Under the EU AI Act, AI used in banking for risk assessment, fraud detection or other core functions will fall under stringent “high‑risk” requirements. Add cybersecurity in financial infrastructure to the mix, and Mythos‑like models almost certainly land in the most tightly regulated bucket. Banks in the eurozone already answer to the European Central Bank, national supervisors, and the new Digital Operational Resilience Act (DORA), which focuses specifically on ICT and cyber resilience.
If U.S. megabanks normalize the use of a powerful U.S. model for vulnerability discovery, European banks will face pressure to follow – from investors, from rating agencies, and possibly from their own regulators who don’t want to be seen as lagging on best practices. But EU law will require much more transparency: documentation of training data, model behavior under stress tests, and robust human oversight.
That creates an opening for European AI providers. Companies like Germany’s Aleph Alpha or France’s Mistral AI, as well as smaller regional players, can position themselves as “AI for critical infrastructure, born compliant with EU rules.” At the same time, the European Banking Authority and ECB will need to decide whether relying on a single U.S. vendor for model‑based security analysis is compatible with the EU’s broader push for digital sovereignty.
For European users and smaller banks, the risk is a two‑tier system: global giants with access to the most capable models and bespoke oversight regimes, and everyone else left with slower, more generic tools.
6. Looking ahead
Several fault lines will determine how this story unfolds.
First, Anthropic’s legal fight with the Trump administration matters more than it might seem. If the supply‑chain risk designation survives court challenges, federal agencies will be under pressure to limit their own reliance on Anthropic. That creates an awkward split if financial regulators – or systemically important banks under their watch – are simultaneously leaning into Mythos for critical security functions.

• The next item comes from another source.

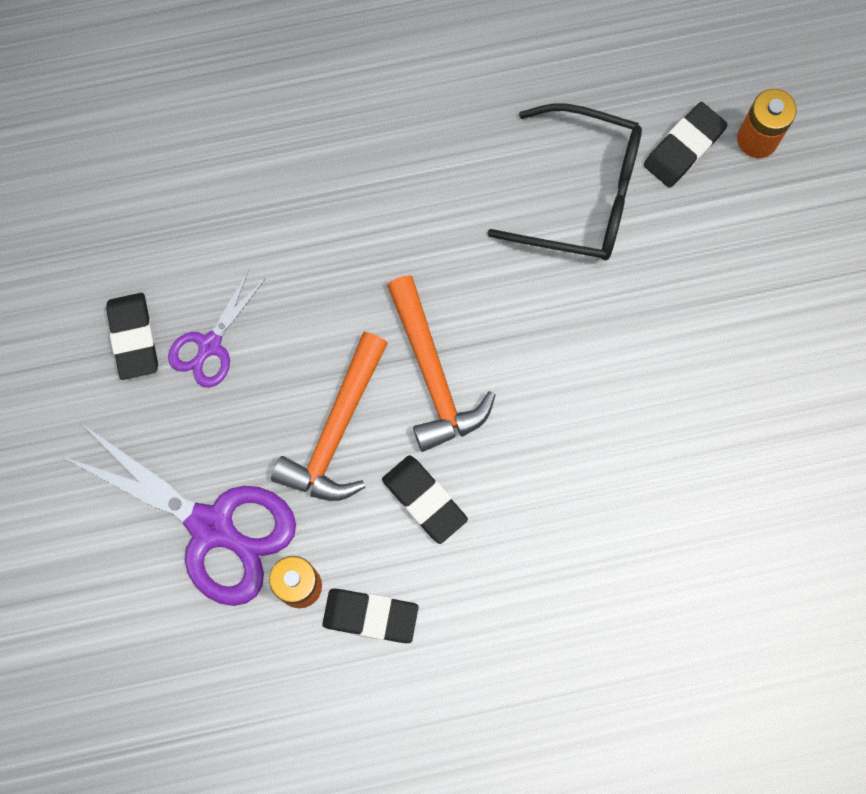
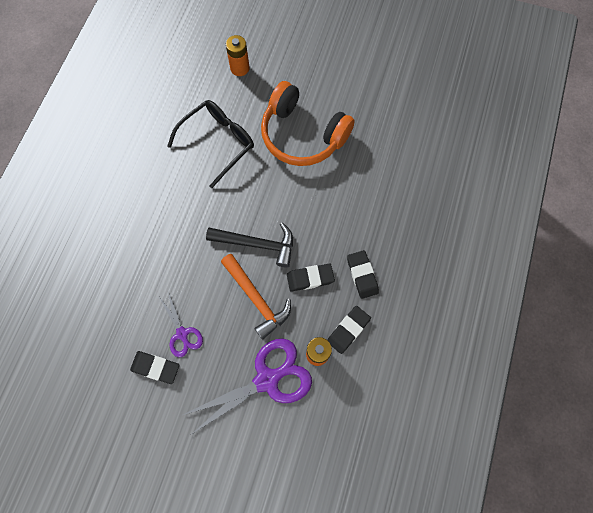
camera: 60 degrees left, 5 degrees down
orange hammer [387,275,496,452] -> black hammer [206,222,293,267]
black eraser [644,102,728,188] -> black eraser moved to [347,250,379,299]
none -> orange headphones [261,81,355,166]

Second, regulators on both sides of the Atlantic will have to decide whether they treat models like Mythos as tools or as infrastructure. If they are just another third‑party tool, traditional vendor‑risk frameworks might suffice. If they are treated as infrastructure – akin to core payment systems or central clearing – we could see capital requirements, redundancy mandates, or even public‑sector alternatives.

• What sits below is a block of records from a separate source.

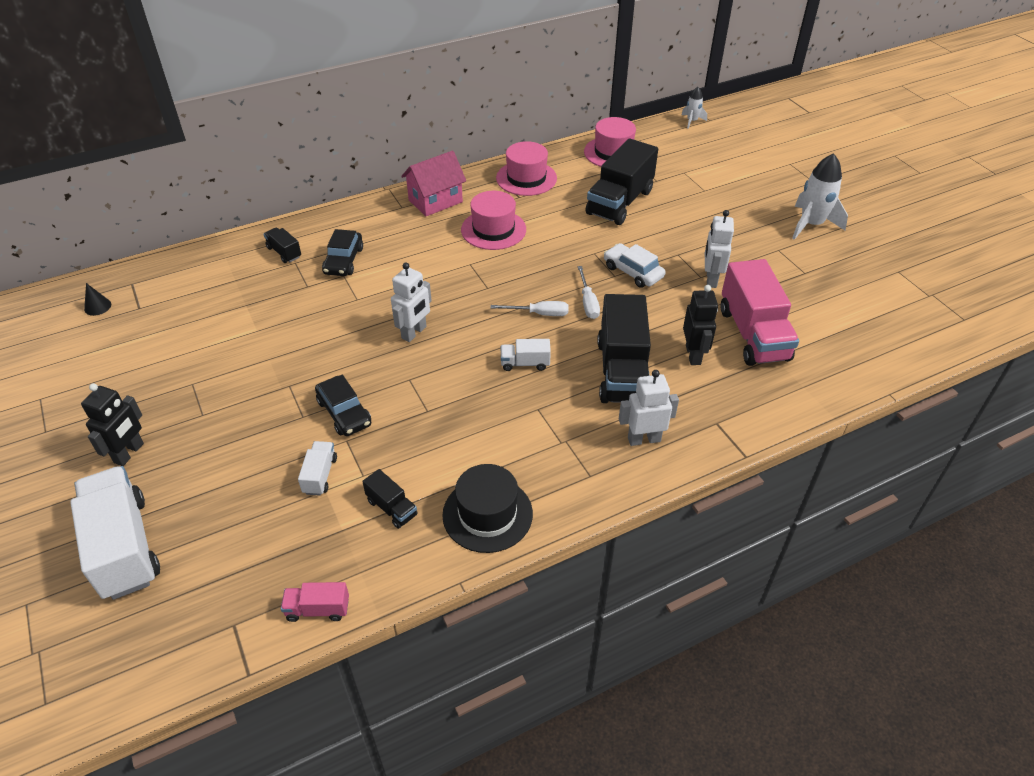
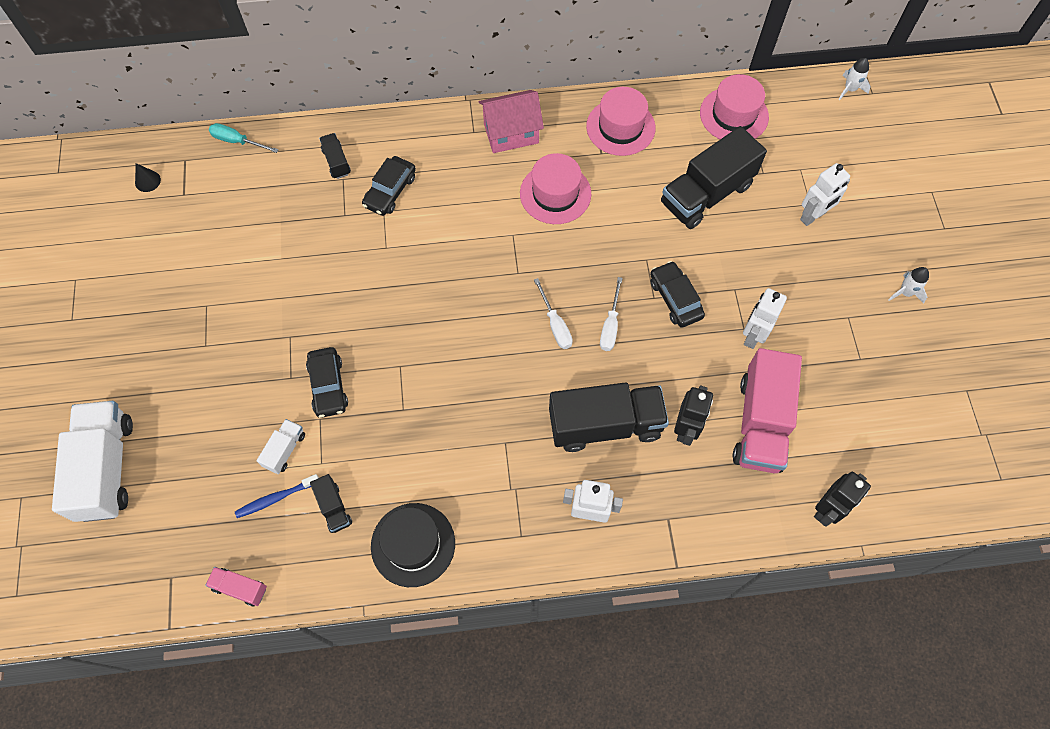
camera: 20 degrees right, 20 degrees up
black robot [81,383,144,466] -> black robot moved to [814,472,871,527]
white robot [391,263,432,342] -> white robot moved to [800,163,850,226]
white screwdriver [490,301,569,316] -> white screwdriver turned 45 degrees clockwise [534,278,573,349]
white truck [501,339,551,371] -> none
black truck [597,294,651,403] -> black truck turned 120 degrees counterclockwise [549,382,669,452]
white car [604,243,665,288] -> black car [650,261,705,328]
white rocket [792,153,848,240] -> white rocket [888,267,929,304], size x0.53
none -> turquoise screwdriver [209,123,279,153]
none -> blue toothbrush [235,474,319,518]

Third, we should expect a wave of “AI for cyber” products branded explicitly around defense and resilience. Some will be genuinely helpful; some will mostly be marketing wrapped around a general‑purpose model with a security‑flavored interface. The hard question is how regulators and boards distinguish between them.
Watch for three specific signals over the next 12–24 months:
- Supervisory guidance from U.S. and European banking regulators on acceptable AI use in security and risk management.

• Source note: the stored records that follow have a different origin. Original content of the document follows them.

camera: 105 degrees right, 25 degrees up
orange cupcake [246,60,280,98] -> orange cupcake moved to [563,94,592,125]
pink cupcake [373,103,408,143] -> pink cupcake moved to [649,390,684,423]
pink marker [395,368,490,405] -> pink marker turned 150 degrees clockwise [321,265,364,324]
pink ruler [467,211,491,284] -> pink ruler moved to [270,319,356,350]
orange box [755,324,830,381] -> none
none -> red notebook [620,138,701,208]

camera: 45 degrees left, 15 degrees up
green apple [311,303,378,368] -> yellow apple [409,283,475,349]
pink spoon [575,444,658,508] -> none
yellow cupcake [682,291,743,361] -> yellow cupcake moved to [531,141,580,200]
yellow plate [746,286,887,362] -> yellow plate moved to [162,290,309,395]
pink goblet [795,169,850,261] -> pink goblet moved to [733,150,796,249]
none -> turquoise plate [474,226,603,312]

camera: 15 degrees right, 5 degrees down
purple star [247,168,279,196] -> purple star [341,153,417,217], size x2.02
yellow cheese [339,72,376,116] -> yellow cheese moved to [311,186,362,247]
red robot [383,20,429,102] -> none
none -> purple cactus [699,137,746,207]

- Incident reports where an AI model either prevents or, more worryingly, enables a major breach.
- Standard‑setting efforts – from bodies like ISO or the Financial Stability Board – that try to codify what “responsible AI in financial infrastructure” actually means.
For banks, the opportunity is real: done well, AI‑assisted security could move them from perpetual patching to proactive resilience. But the downside risk is systemic: a shared blind spot in a widely used model could turn into a synchronized failure across institutions.
7. The bottom line
Washington’s quiet push for Wall Street to test Anthropic’s Mythos is not just another AI pilot; it is an early rehearsal for how frontier models will be woven into the pipes of global finance. The move promises sharper defenses but concentrates risk in a single opaque system built by a company the U.S. government itself mistrusts. As Europe drafts its own rules and weighs domestic alternatives, the real question is whether regulators can harness these capabilities without creating a new, AI‑driven form of systemic risk.